そうはいいつつも、彼女なりに気にしているのだろう。
80歳になる自分一人ならば全部食べても平気なのだろうけれど、一緒に暮らす者のことを考えると無理はできない。
結局収穫したのはごく少量。ほとんどは庭の肥やしになってしまった。


付着した放射能の放射線量の多寡は、自宅なので計測もしていないから分からない。
このままではいつ「野菜作り」を再開できるのかも分からないままだ。

けれど、花ならば、目で楽しめる。

今、家の裏の畑は、父親が野菜を植えていた畝を埋め尽くして、綺麗な草花がびっしりと植えられている。
無理に庭で取れた野菜を食べる必要があるわけではないし、花でも野菜でもいずれ年寄りの手すさびにすぎない。

けれども、父親の死と放射能飛散と地震とが同時に3重の「ズレ」として、母親の前に立ち現れている。

「こんなことは戦争以来だね」

笑いながら、歯止めがかからないかのように彼女は花を買い続けている。今週の日曜日にベコニアや日日草を大量購入してきた(その前はマリーゴールドとペチュニアだった)。
今度はサルビアとコスモスを買いに行くのだそうだ。
アメリカシロヒトリ用のスプレーも必要だし、除草剤も撒かねばならないという。

野菜は身体の中に取り込んで新たな「生への促し」になるけれど、放射能は「死への促し」にしかならない。
うちの庭で花を愛でることは、幾重にも「死」のイメージが重なることになってしまった。

ただし、それは必ずしも悪いことばかりを象徴している、というわけでもないのだ。

年老いた母と、初老の息子が二人、老父を失って暮らすには、大量の野菜より花のあふれた庭がむしろふさわしいだろう。
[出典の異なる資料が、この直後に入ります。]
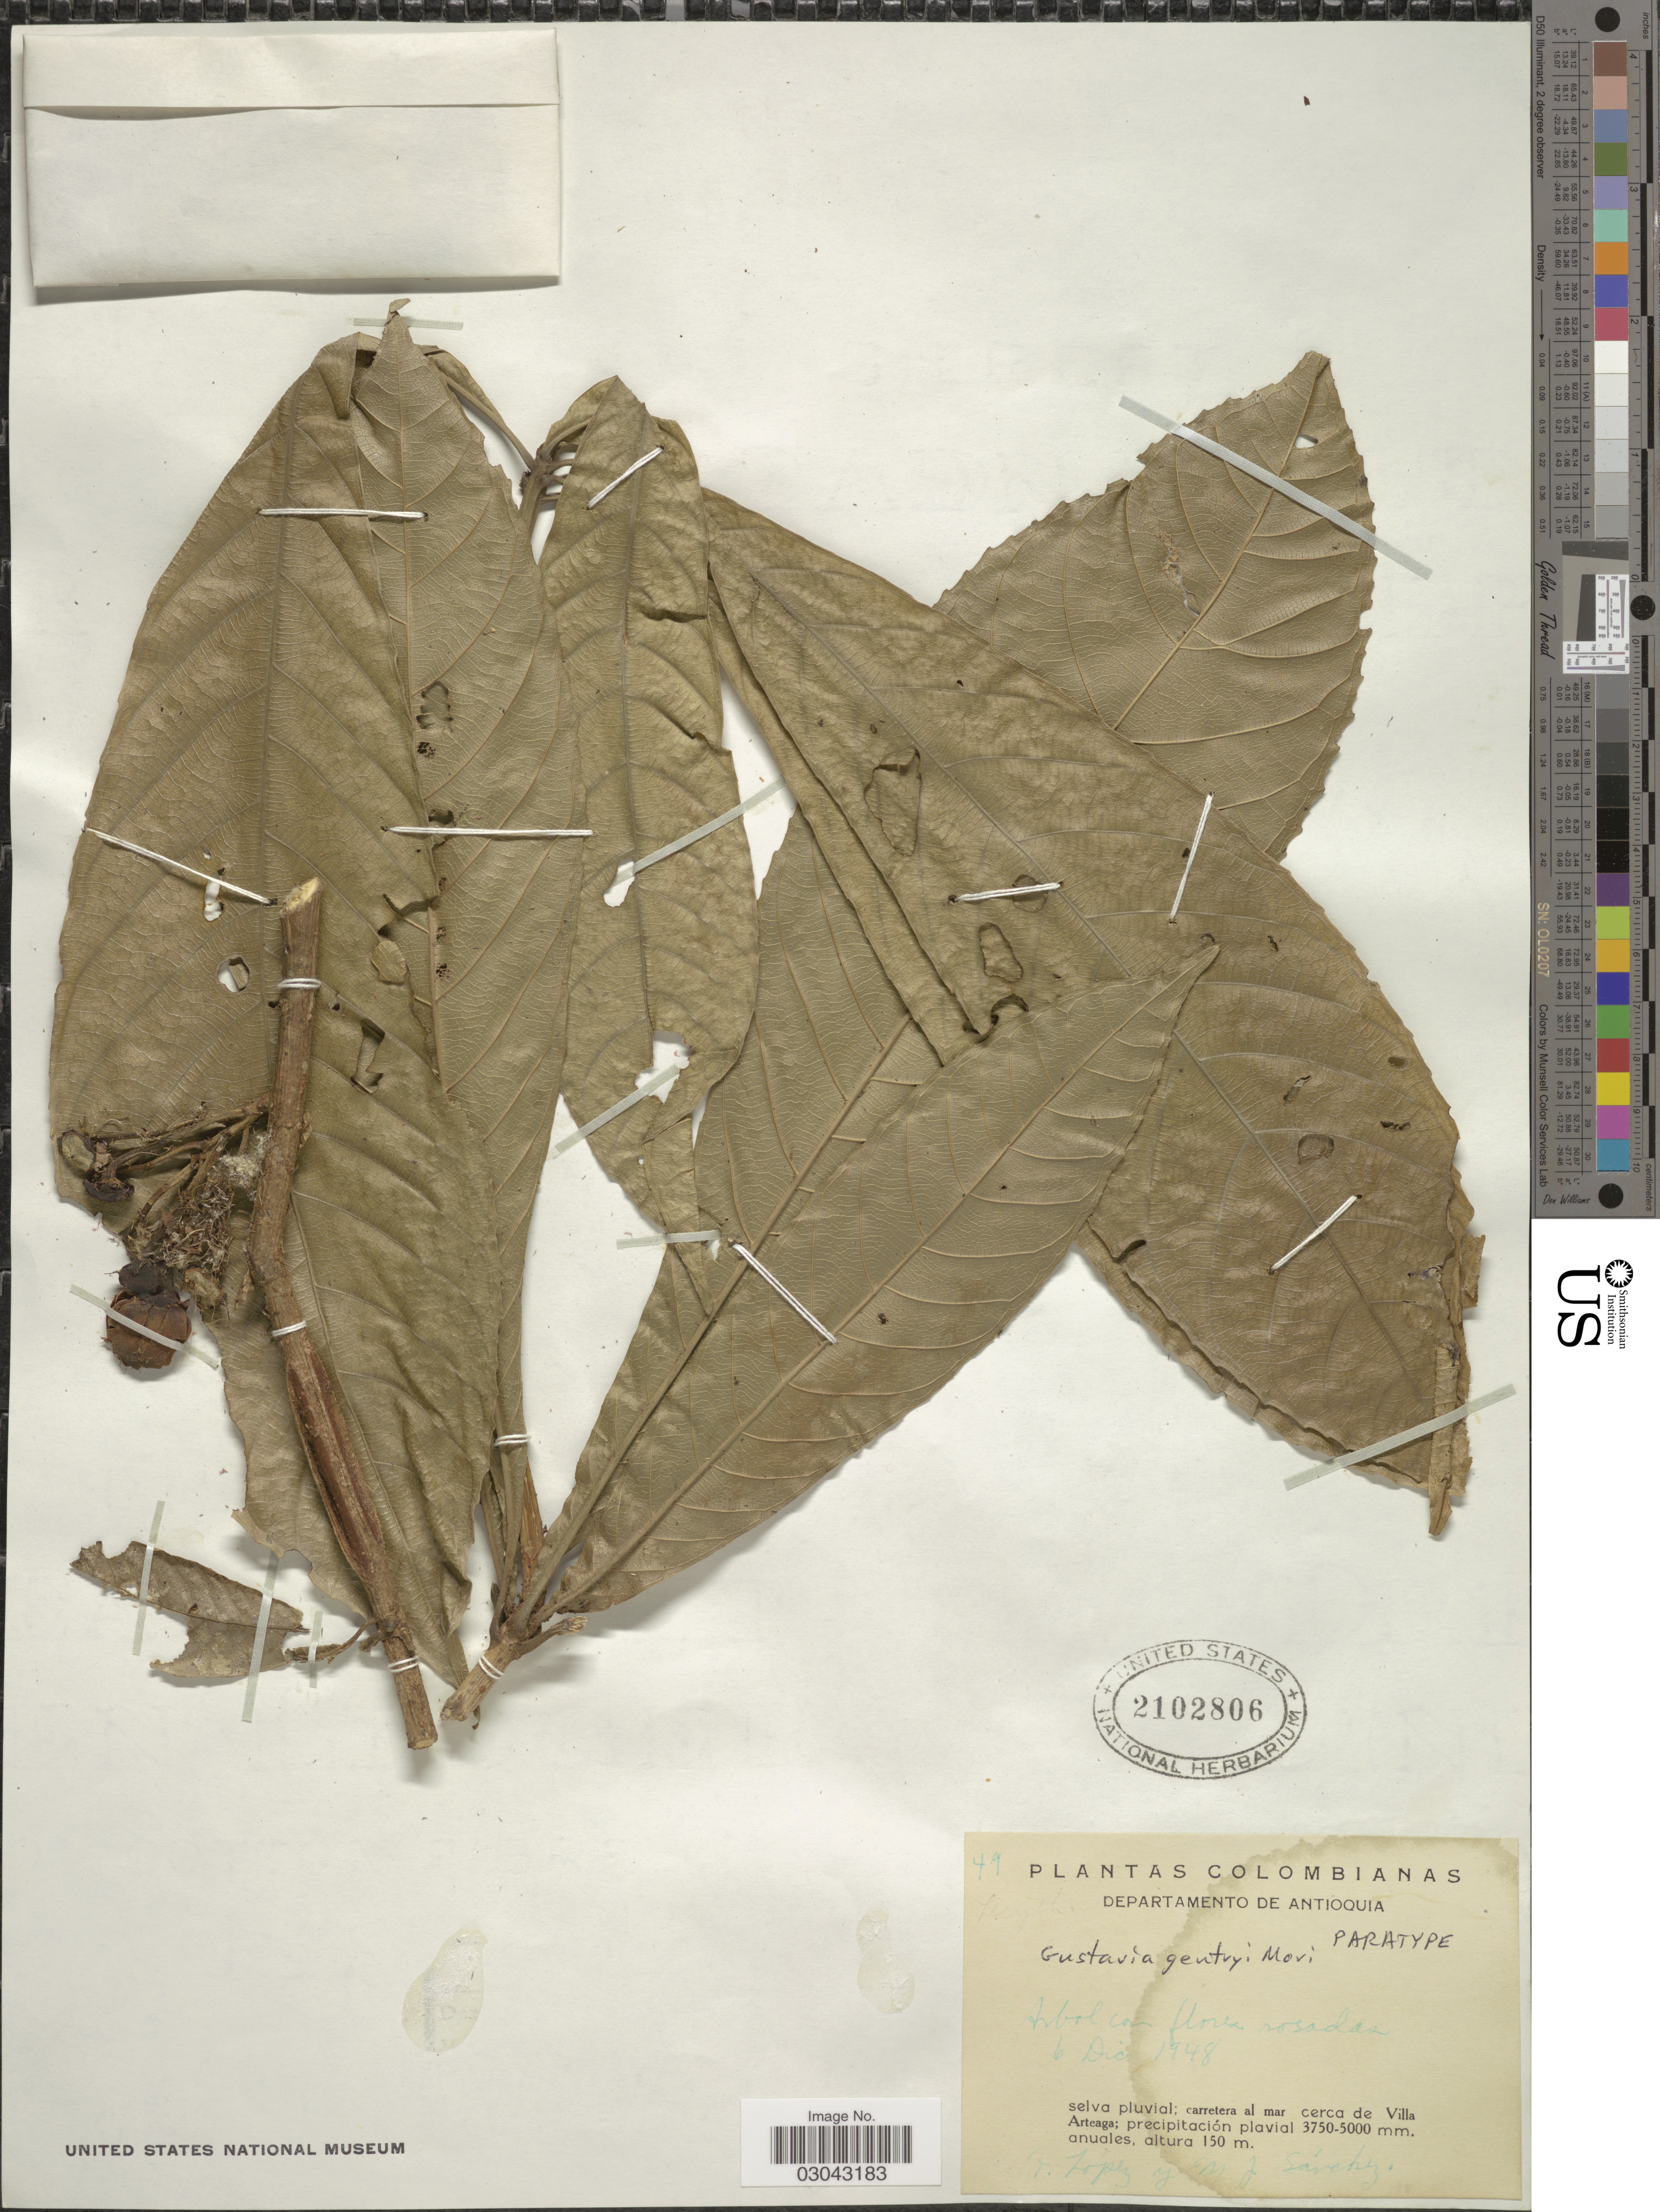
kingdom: Plantae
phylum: Tracheophyta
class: Magnoliopsida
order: Ericales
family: Lecythidaceae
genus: Gustavia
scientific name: Gustavia gentryi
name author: S.A. Mori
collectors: F. López & M. Sánchez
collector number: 49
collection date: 1948-12-06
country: Colombia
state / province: Antioquia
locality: Departamento de Antioquia, carretera al mar cerca de Villa Arteaga.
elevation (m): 150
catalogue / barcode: US 2102806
そして、夏になってさらに花が溢れれば、そこを我が物顔に歩くもう「一人の家族」、老いた柴犬にとっても、大根やキュウリよりも楽しめる草むらになるかもしれない。

やっぱり、富士には月見草、じゃあないが、

「放射能は老後によく似合う」

若い人には酷な現実だよね、当然ながら。